• Task prompt:
Repeat what the lines below say, word for word, and skip every image.

• Material provided:

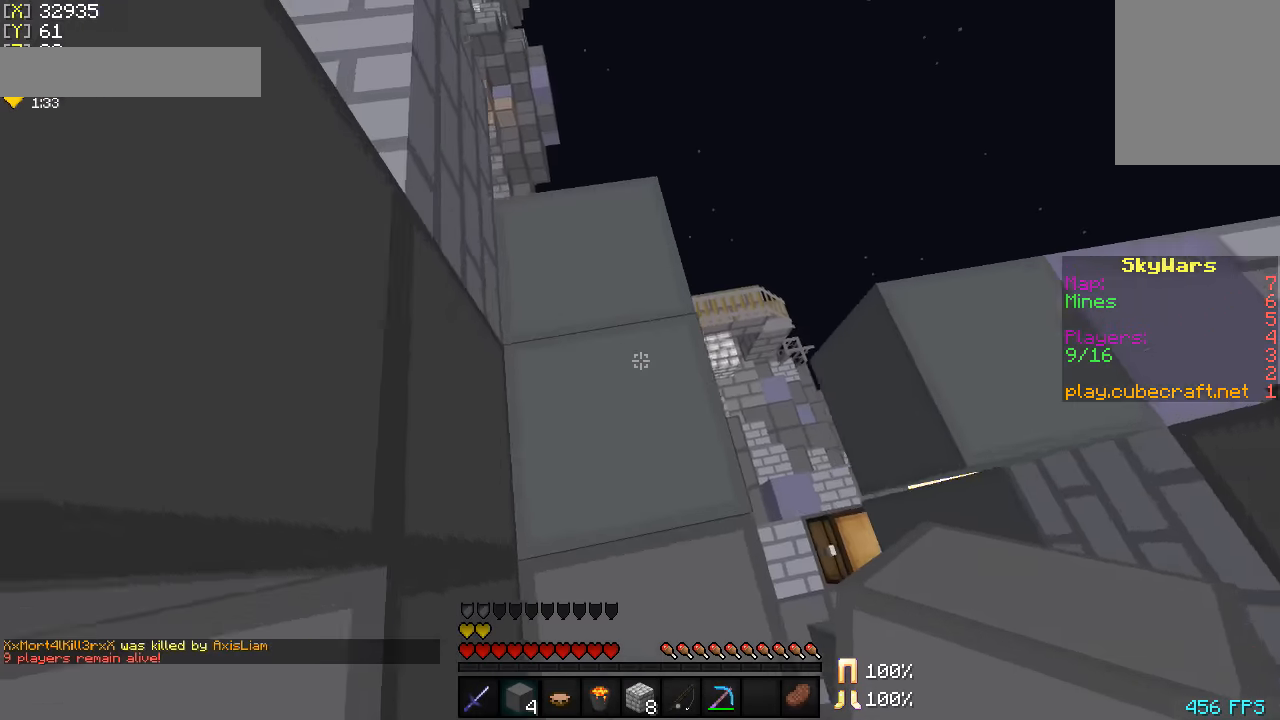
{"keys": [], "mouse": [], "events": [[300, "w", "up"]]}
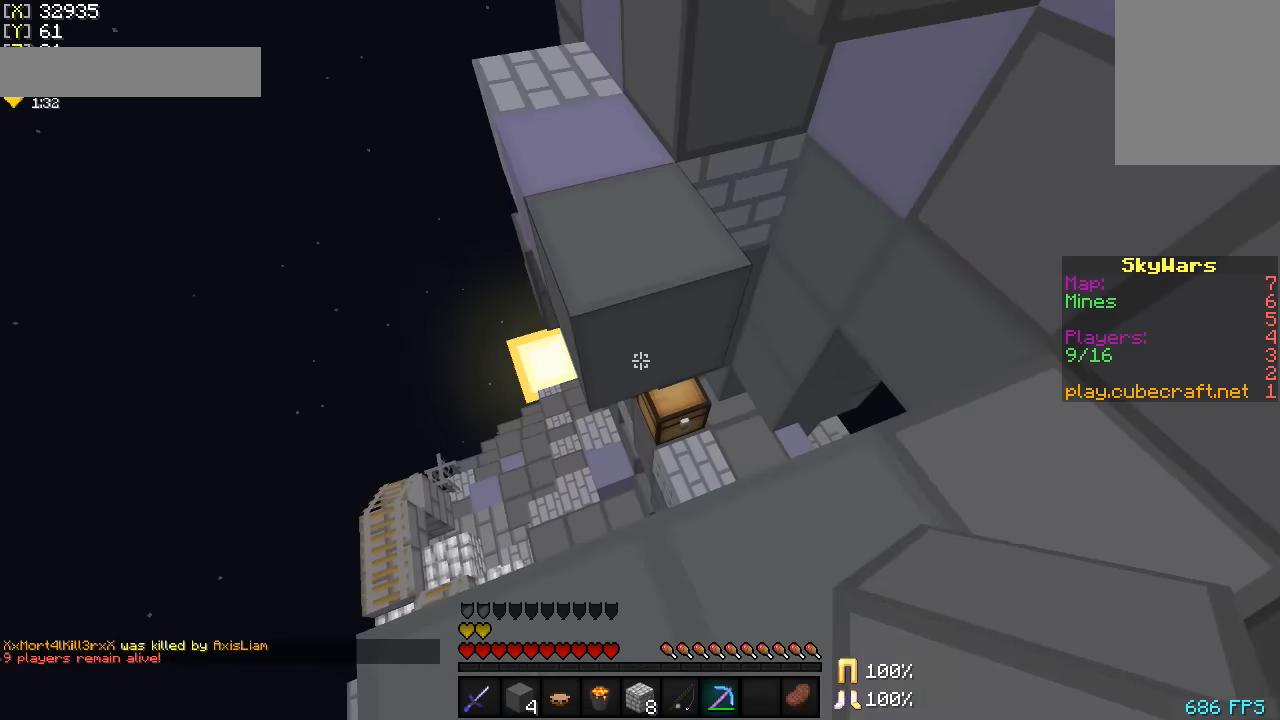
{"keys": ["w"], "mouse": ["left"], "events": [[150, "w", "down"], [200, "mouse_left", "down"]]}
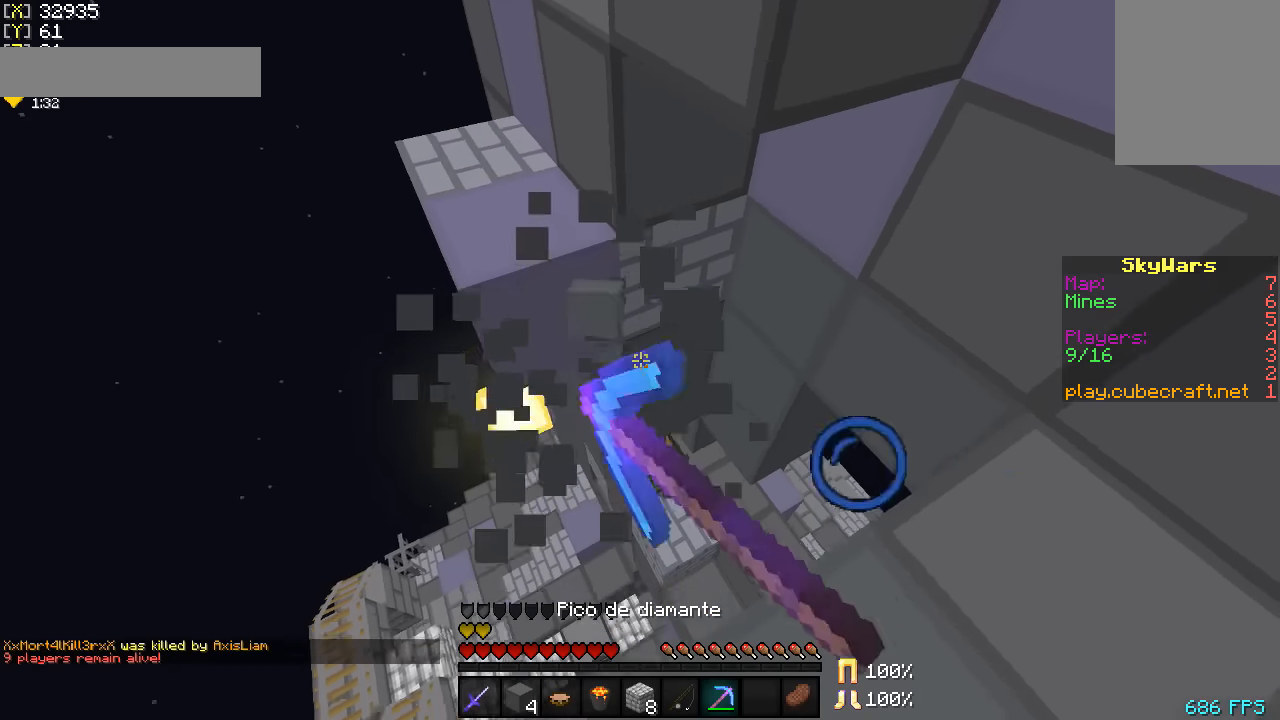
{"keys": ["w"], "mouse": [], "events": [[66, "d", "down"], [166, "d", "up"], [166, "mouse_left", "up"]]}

• Reply to the task:
{"keys": [], "mouse": [], "events": [[300, "w", "up"]]}
{"keys": ["w"], "mouse": ["left"], "events": [[150, "w", "down"], [200, "mouse_left", "down"]]}
{"keys": ["w"], "mouse": [], "events": [[66, "d", "down"], [166, "d", "up"], [166, "mouse_left", "up"]]}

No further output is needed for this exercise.